--- Provided information Enclosed Below ---

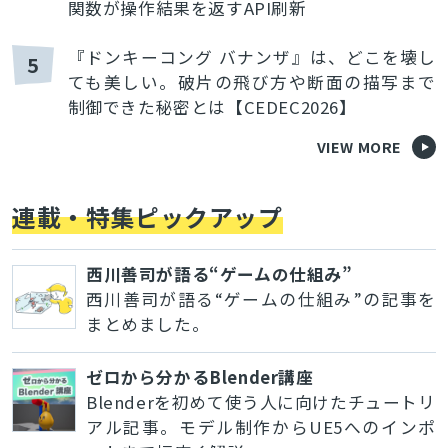
関数が操作結果を返すAPI刷新
『ドンキーコング バナンザ』は、どこを壊し
5
ても美しい。破片の飛び方や断面の描写まで
制御できた秘密とは【CEDEC2026】
VIEW MORE
連載・特集ピックアップ
西川善司が語る“ゲームの仕組み”
西川善司が語る“ゲームの仕組み”の記事を
まとめました。
ゼロから分かるBlender講座
Blenderを初めて使う人に向けたチュートリ
アル記事。モデル制作からUE5へのインポ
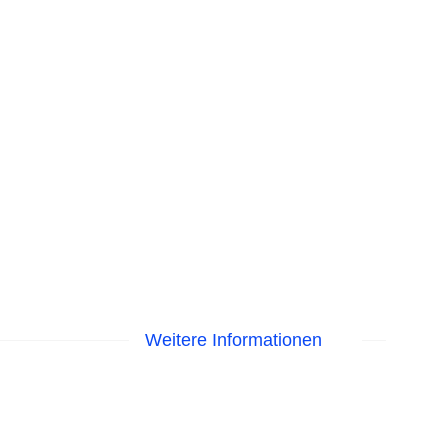
Weitere Informationen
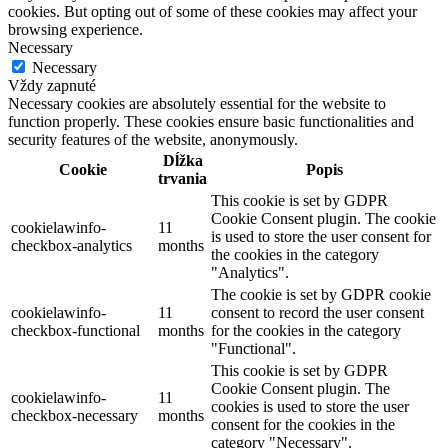
cookies. But opting out of some of these cookies may affect your
browsing experience.
Necessary
Necessary
Vždy zapnuté
Necessary cookies are absolutely essential for the website to
function properly. These cookies ensure basic functionalities and
security features of the website, anonymously.
Dĺžka
Cookie
Popis
trvania
This cookie is set by GDPR
Cookie Consent plugin. The cookie
cookielawinfo-
11
is used to store the user consent for
checkbox-analytics
months
the cookies in the category
"Analytics".
The cookie is set by GDPR cookie
cookielawinfo-
11
consent to record the user consent
checkbox-functional
months
for the cookies in the category
"Functional".
This cookie is set by GDPR
Cookie Consent plugin. The
cookielawinfo-
11
cookies is used to store the user
checkbox-necessary
months
consent for the cookies in the
category "Necessary".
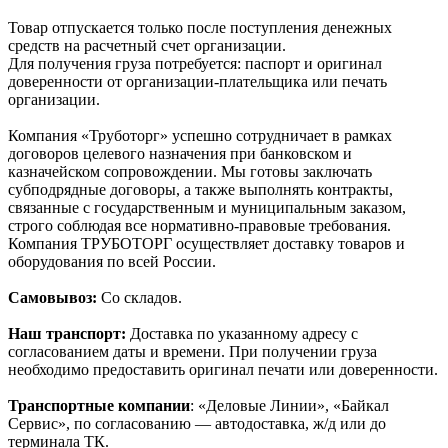
Товар отпускается только после поступления денежных
средств на расчетный счет организации.
Для получения груза потребуется: паспорт и оригинал
доверенности от организации-плательщика или печать
организации.
Компания «Труботорг» успешно сотрудничает в рамках
договоров целевого назначения при банковском и
казначейском сопровождении. Мы готовы заключать
субподрядные договоры, а также выполнять контракты,
связанные с государственным и муниципальным заказом,
строго соблюдая все нормативно-правовые требования.
Компания ТРУБОТОРГ осуществляет доставку товаров и
оборудования по всей России.
Самовывоз:
Со складов.
Наш транспорт:
Доставка по указанному адресу с
согласованием даты и времени. При получении груза
необходимо предоставить оригинал печати или доверенности.
Транспортные компании
: «Деловые Линии», «Байкал
Сервис», по согласованию — автодоставка, ж/д или до
терминала ТК.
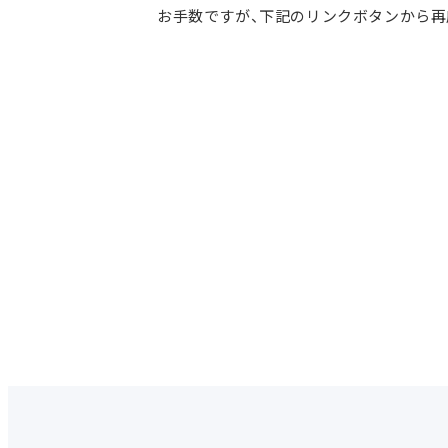
お手数ですが、下記のリンクボタンから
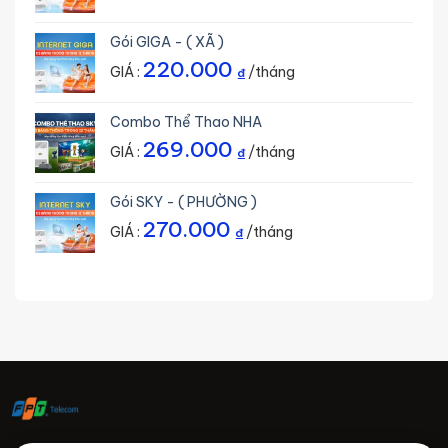
Gói GIGA - ( XÃ )
220.000
GIÁ :
/tháng
₫
Combo Thể Thao NHA
269.000
GIÁ :
/tháng
₫
Gói SKY - ( PHƯỜNG )
270.000
GIÁ :
/tháng
₫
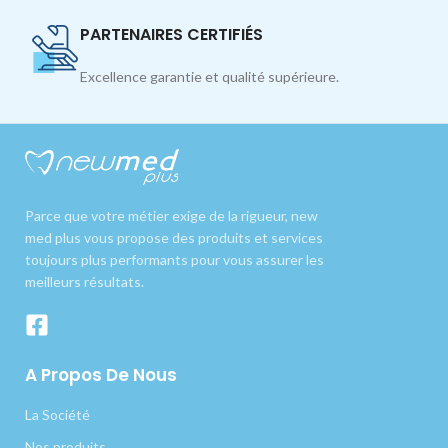
PARTENAIRES CERTIFIÉS
Excellence garantie et qualité supérieure.
Parce que votre métier exige de la rigueur, new
med plus vous propose des produits et services
toujours plus performants pour vous assurer les
meilleurs résultats.
A Propos De Nous
La Société
Nos produits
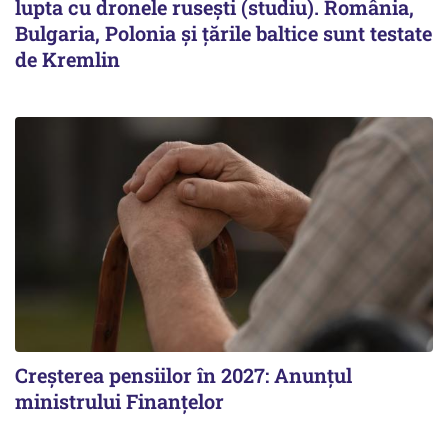
lupta cu dronele rusești (studiu). România,
Bulgaria, Polonia și țările baltice sunt testate
de Kremlin
Creșterea pensiilor în 2027: Anunțul
ministrului Finanțelor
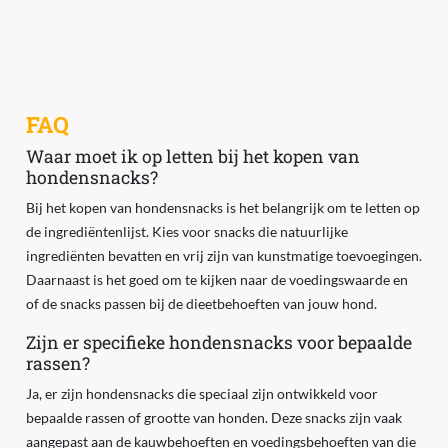
FAQ
Waar moet ik op letten bij het kopen van
hondensnacks?
Bij het kopen van hondensnacks is het belangrijk om te letten op
de ingrediëntenlijst. Kies voor snacks die natuurlijke
ingrediënten bevatten en vrij zijn van kunstmatige toevoegingen.
Daarnaast is het goed om te kijken naar de voedingswaarde en
of de snacks passen bij de dieetbehoeften van jouw hond.
Zijn er specifieke hondensnacks voor bepaalde
rassen?
Ja, er zijn hondensnacks die speciaal zijn ontwikkeld voor
bepaalde rassen of grootte van honden. Deze snacks zijn vaak
aangepast aan de kauwbehoeften en voedingsbehoeften van die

--- End of Enclosed Provided information ---

» **Your assignment**: Scan the entries above and copy each line where "西川善司が語る" occurs.

» **Solution for this task**:
西川善司が語る“ゲームの仕組み”
西川善司が語る“ゲームの仕組み”の記事を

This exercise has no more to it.